Somit reduziert sich bei den Menschen ebenfalls alles auf die niederen Triebe - sie sind auch nur das, was sie sind. Aber das setzt, aus meiner Sicht, den Erhaltungstrieb mit dem Wunsch nach Freude gleich."


Erneut machte die Rose eine Pause und sichte ihre Gedanken zusammen.

"Ich glaube jedoch, egal ob nun Mensch oder Kainit - wir sind mehr als nur unsere Triebe, unser Erhaltungswille - unser Blut. Unsere Freude und unser...Lustgefühl... - worauf auch immer es basieren mag - macht unsere Existenz zu etwas Genießbarem, vielleicht sogar Großartigem. Und wir haben den freien Willen nach jenem zu streben, dass uns erfüllt, vergnügt, im Genuss schwelgen lässt. Sei es ein Tanz zur Musik, das Anhäufen von Wissen oder eben Macht. Ganz gleich." Da kehrte es zurück, das leichte Schmunzeln.

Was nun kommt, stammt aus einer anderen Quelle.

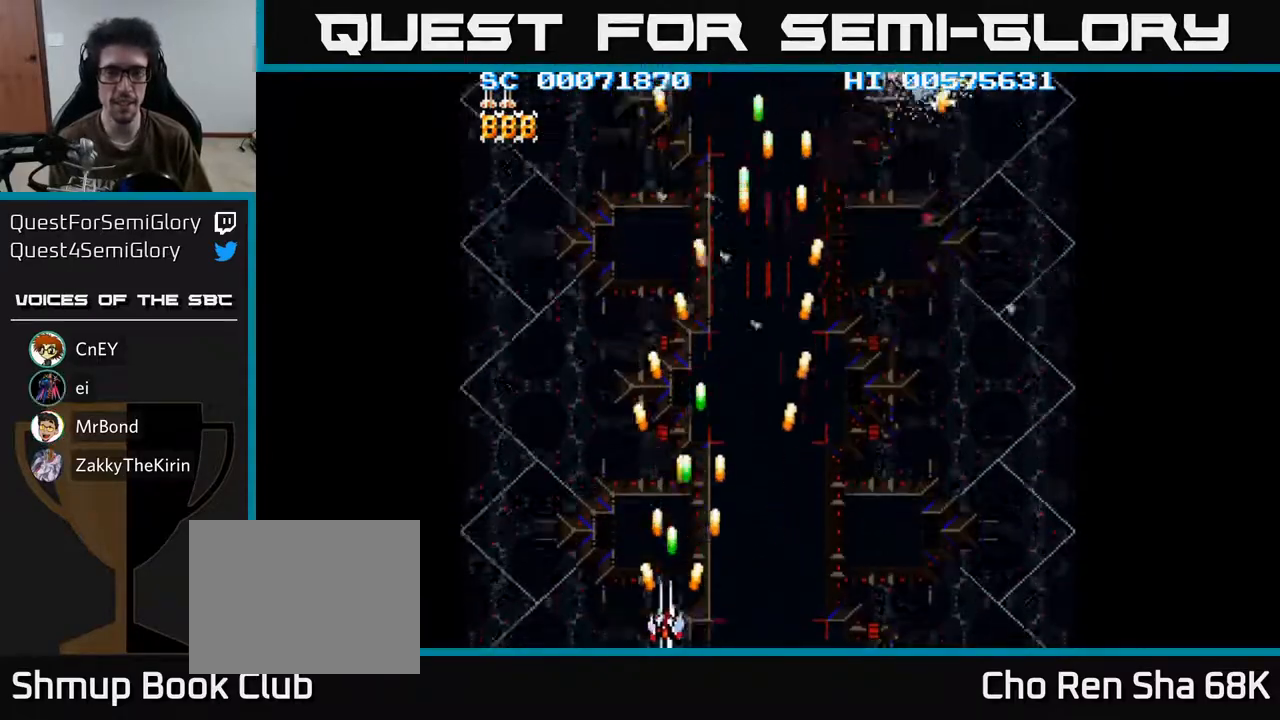
{"buttons": ["A", "DPAD_RIGHT"], "left_stick": "center", "right_stick": "center", "events": [[33, "DPAD_RIGHT", "down"]]}
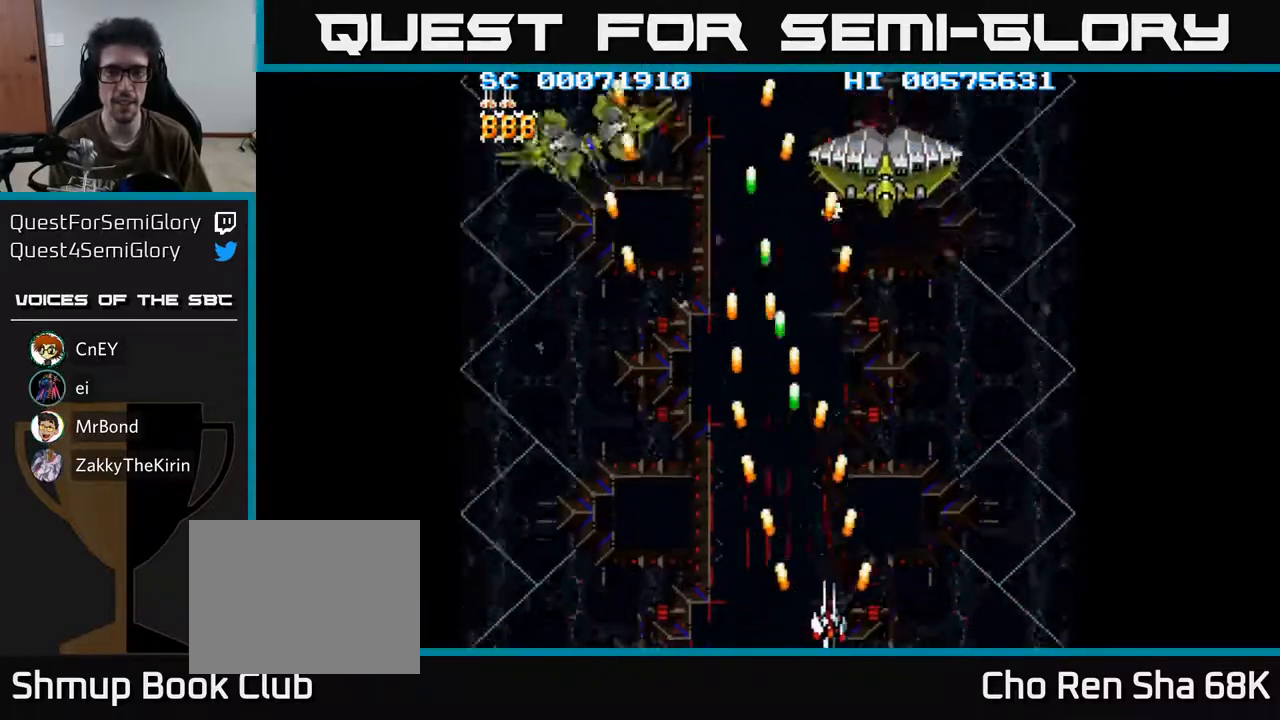
{"buttons": ["A", "DPAD_LEFT"], "left_stick": "center", "right_stick": "center", "events": [[17, "DPAD_UP", "down"], [83, "DPAD_RIGHT", "up"], [183, "DPAD_LEFT", "down"], [233, "DPAD_UP", "up"], [333, "DPAD_DOWN", "down"], [500, "DPAD_DOWN", "up"]]}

"Und es gibt die, die auch im Leben keine Freude empfinden können, ihr bedauerliches Existenz endet nur schneller als das jener, die freudlos in der Nacht wandeln.
Bei letzteren Frage ich mich nur - warum wandelt man, wenn man an nichts mehr Freude empfindet? Ich bin gewiss noch jung, gemessen an anderen unserer Art aber ich kann mir nicht vorstellen, dass die Freude irgendwann bloß nur noch eine Erinnerung ist und die eigene Existenz nichts weiter als ein Schatten. Wenn alles nur noch grau und von Langeweile geprägt ist."


Atessa zuckte mit den Schultern. Jeder war seines Glückes Schmied und wozu existieren, wenn einen Nichts mehr Antrieb außer das Verlangen nach Blut - vor allem wenn der Konsum auch keine Freude mehr bereitete.

"Nun, wie gesagt, ich hoffe ich habe Euch richtig verstanden - in dem Fall widerspreche ich Eurer These und hoffe in diesem Zug, dass es etwas gibt, das Euch Freude empfinden lässt."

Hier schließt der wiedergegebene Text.